After his Honour’s decision, the barrister withdrew of his own accord. And after the jury adjourned for the day, the trial judge gave the inexperienced instructing solicitor some advice on how to proceed alone.
Unfair to proceed
But before his solicitor could take charge, Mr Kahil appealed the judge’s decision to the NSW Court of Criminal Appeal (NSWCCA). He did so under the provisions of section 5F of the Criminal Appeal Act 1912 (NSW), which allows for interlocutory judgements to be disputed.
The decisions that were appealed were, firstly, the trial judge’s refusal to discharge the jury and, secondly, his Honour’s refusal to allow the barrister to withdraw. But due to the way matters unfolded, the NSWCCA justices found it unnecessary to consider the second ground.
NSWCCA Justice Christine Adamson cited a judgement of former High Court Chief Justice Sir Anthony Mason in the 1992 High Court case Dietrich versus The Queen as an authority on the matter.
“The decision whether to grant an adjournment or a stay is to be made in the exercise of the trial judge’s discretion, by asking whether the trial is likely to be unfair if the accused is forced on unrepresented,” the Chief Justice had remarked.
Justice Adamson went onto explain that this “dictum” doesn’t just apply to circumstances where an accused cannot afford legal representation, but also to when a “legal representative is unable to attend for a reason which is not the fault or responsibility of the accused”.
“The trial judge failed to address the key question: whether the trial was likely to be unfair if the applicant were forced on unrepresented,” her Honour reasoned.
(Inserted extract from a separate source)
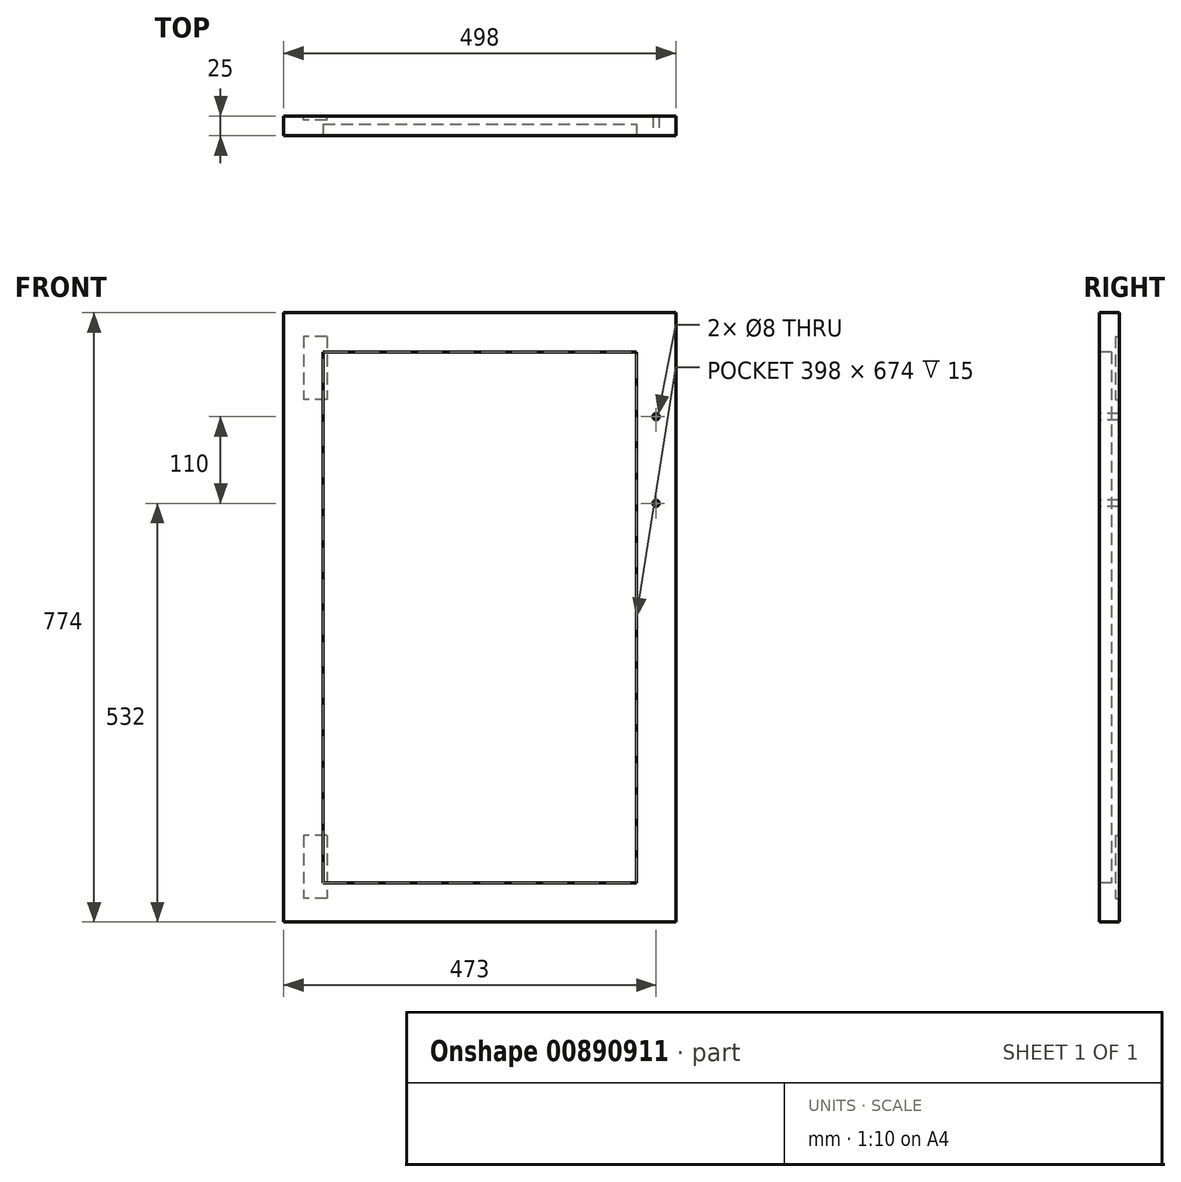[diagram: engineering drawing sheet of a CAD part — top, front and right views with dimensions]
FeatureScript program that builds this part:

Thus, Judge King’s “discretion to grant or refuse an adjournment miscarried”.
Based on this, the justice found that the “only legally reasonable conclusion” was that it would be unfair for the trial to proceed without the accused having competent legal representation. Her Honour noted that his course was “positively supported” by the Crown.
Justice Adamson further asserted that nothing in the reasons she provided ought to be taken “as a criticism of the decision by the applicant’s trial counsel to withdraw in the circumstances in which he believed that he had been placed”.
In the time of COVID-19
Both NSWCCA Justices Ian Harrison and Richard Button agreed with the final findings Justice Adamson issued on 30 March 2020.
Justice Harrison added that the reason behind the barrister’s application to withdraw from the trial, or his decision to withdraw despite the trial judge refusing to sanction his application, were irrelevant considerations.
This was due to Mr Kahil suddenly having found himself with inadequate representation in the middle of his trial through no fault of his own, during proceedings that were of a very serious nature. This should have been the chief concern in the trial judge’s mind, regardless of how he got there.
The justice added that the trial judge’s exploration of alternatives to bringing the trial to an end were “to be expected and encouraged”, but to consider continuing with an “inexperienced solicitor”, a new lawyer, or by video link were all inappropriate possibilities.
“Mr Kahil’s right to competent representation at his trial should never have been subverted or compromised by the desire to keep his trial on foot,” Justice Harrison stated.
So, on 30 March, the panel of three justice of the NSWCCA allowed Mr Kahil’s appeal, vacated Judge King’s decision, ordered the jury discharged and trial vacated, and remitted the case to the NSW District Court for a new trial date to be listed.